:: EXERCISE DESCRIPTION ::
From the entries below, print exactly the span beginning with the line holding "(jonger dan 12 jaar). Reserveren kan via" and ending with the line holding "Art. 1, c. 32, Legge n. 190/2012", endpoints included, and skip any pictures.

Collected data:
# # # #
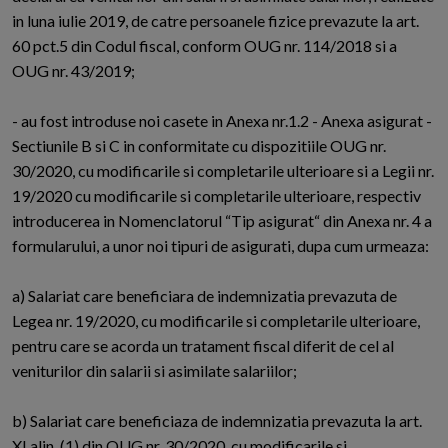
in luna iulie 2019, de catre persoanele fizice prevazute la art.
60 pct.5 din Codul fiscal, conform OUG nr. 114/2018 si a
OUG nr. 43/2019;
- au fost introduse noi casete in Anexa nr.1.2 - Anexa asigurat -
Sectiunile B si C in conformitate cu dispozitiile OUG nr.
30/2020, cu modificarile si completarile ulterioare si a Legii nr.
19/2020 cu modificarile si completarile ulterioare, respectiv
introducerea in Nomenclatorul “Tip asigurat“ din Anexa nr. 4 a
formularului, a unor noi tipuri de asigurati, dupa cum urmeaza:
a) Salariat care beneficiara de indemnizatia prevazuta de
Legea nr. 19/2020, cu modificarile si completarile ulterioare,
pentru care se acorda un tratament fiscal diferit de cel al
veniturilor din salarii si asimilate salariilor;
b) Salariat care beneficiaza de indemnizatia prevazuta la art.
XI alin. (1) din OUG nr. 30/2020, cu modificarile si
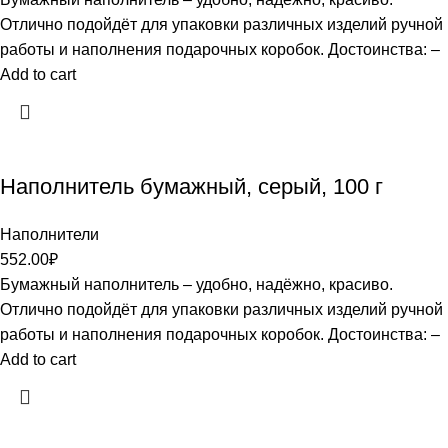
Отлично подойдёт для упаковки различных изделий ручной
работы и наполнения подарочных коробок. Достоинства: –
Add to cart
Наполнитель бумажный, серый, 100 г
Наполнители
552.00
₽
Бумажный наполнитель – удобно, надёжно, красиво.
Отлично подойдёт для упаковки различных изделий ручной
работы и наполнения подарочных коробок. Достоинства: –
Add to cart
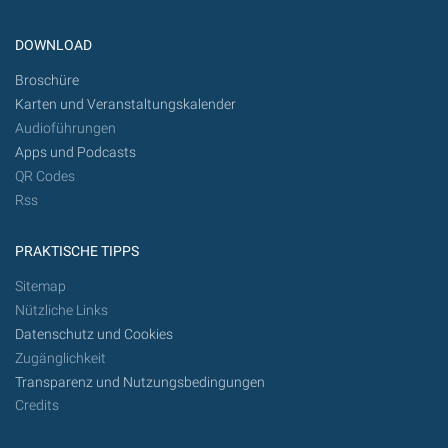
DOWNLOAD
Broschüre
Karten und Veranstaltungskalender
Audioführungen
Apps und Podcasts
QR Codes
Rss
PRAKTISCHE TIPPS
Sitemap
Nützliche Links
Datenschutz und Cookies
Zugänglichkeit
Transparenz und Nutzungsbedingungen
Credits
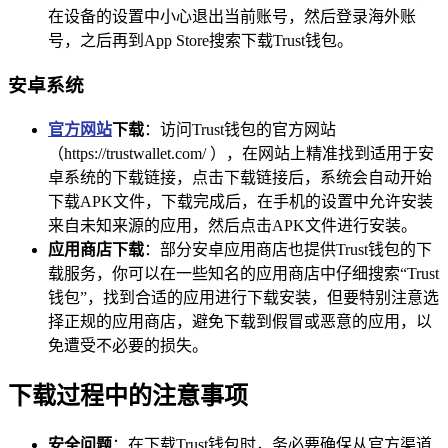
在设备的设置中小心退出当前账号，然后登录海外账
号，之后再到App Store搜索下载Trust钱包。
安卓系统
官方网站
下载
：访问Trust钱包的官方网站
（https://trustwallet.com/ ），在网站上精准找到适用于安
卓系统的下载链接，点击下载链接后，系统会自动开始
下载APK文件，下载完成后，在手机的设置中允许安装
来自未知来源的应用，然后点击APK文件进行安装。
应用商店下载
：部分安卓应用商店也提供Trust钱包的下
载服务，你可以在一些知名的应用商店中仔细搜索“Trust
钱包”，找到合适的应用进行下载安装，但要特别注意选
择正规的应用商店，避免下载到假冒或恶意的应用，以
免遭受不必要的损失。
下载过程中的注意事项
安全问题
：在下载Trust钱包时，务必要确保从官方渠道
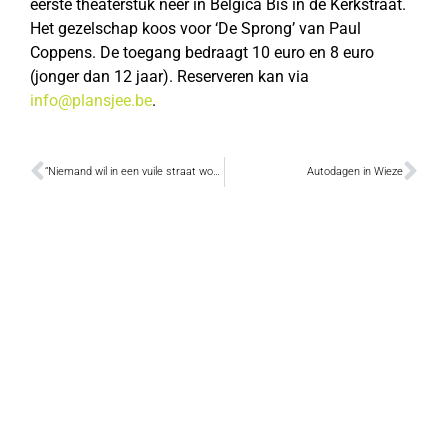
eerste theaterstuk neer in Belgica Bis in de Kerkstraat.
Het gezelschap koos voor ‘De Sprong’ van Paul
Coppens. De toegang bedraagt 10 euro en 8 euro
(jonger dan 12 jaar). Reserveren kan via
info@plansjee.be
.
“Niemand wil in een vuile straat wonen”
Autodagen in Wieze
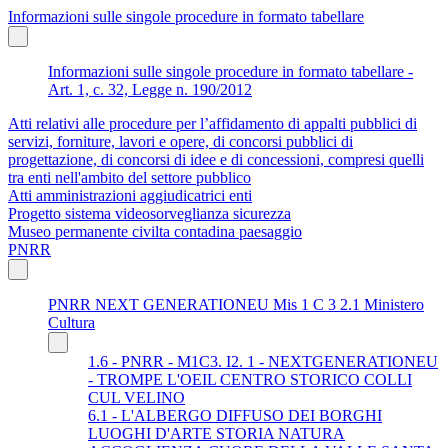
Informazioni sulle singole procedure in formato tabellare
Informazioni sulle singole procedure in formato tabellare -
Art. 1, c. 32, Legge n. 190/2012
Atti relativi alle procedure per l’affidamento di appalti pubblici di
servizi, forniture, lavori e opere, di concorsi pubblici di
progettazione, di concorsi di idee e di concessioni, compresi quelli
tra enti nell'ambito del settore pubblico
Atti amministrazioni aggiudicatrici enti
Progetto sistema videosorveglianza sicurezza
Museo permanente civilta contadina paesaggio
PNRR
PNRR NEXT GENERATIONEU Mis 1 C 3 2.1 Ministero
Cultura
1.6 - PNRR - M1C3. I2. 1 - NEXTGENERATIONEU
- TROMPE L'OEIL CENTRO STORICO COLLI
CUL VELINO
6.1 - L'ALBERGO DIFFUSO DEI BORGHI
LUOGHI D'ARTE STORIA NATURA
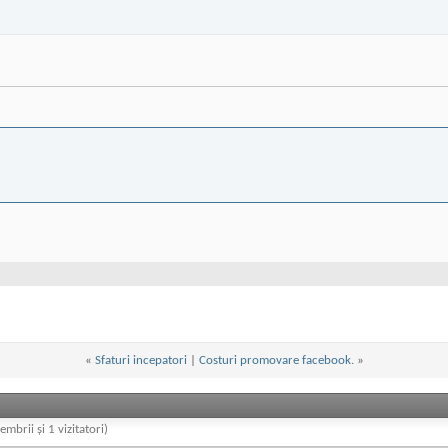
«
Sfaturi incepatori
|
Costuri promovare facebook.
»
embrii și 1 vizitatori)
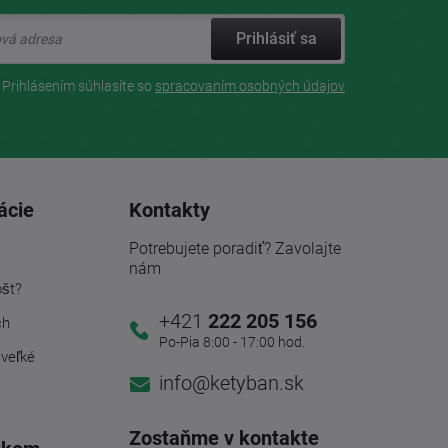
Prihlásiť sa
Prihlásením súhlasíte so
spracovaním osobných údajov
ácie
Kontakty
Potrebujete poradiť? Zavolajte
nám
ošt?
+421
222 205 156
ch
Po-Pia 8:00 - 17:00 hod.
 veľké
info@ketyban.sk
Zostaňme v kontakte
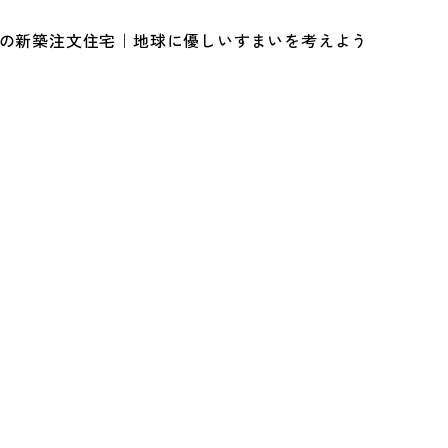
ルの新築注文住宅｜地球に優しいすまいを考えよう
# # # #
:: EXERCISE RESPONSE ::
(jonger dan 12 jaar). Reserveren kan via
info@plansjee.be
.
“Niemand wil in een vuile straat wonen”
Autodagen in Wieze
Informazioni sulle singole procedure in formato tabellare
Informazioni sulle singole procedure in formato tabellare -
Art. 1, c. 32, Legge n. 190/2012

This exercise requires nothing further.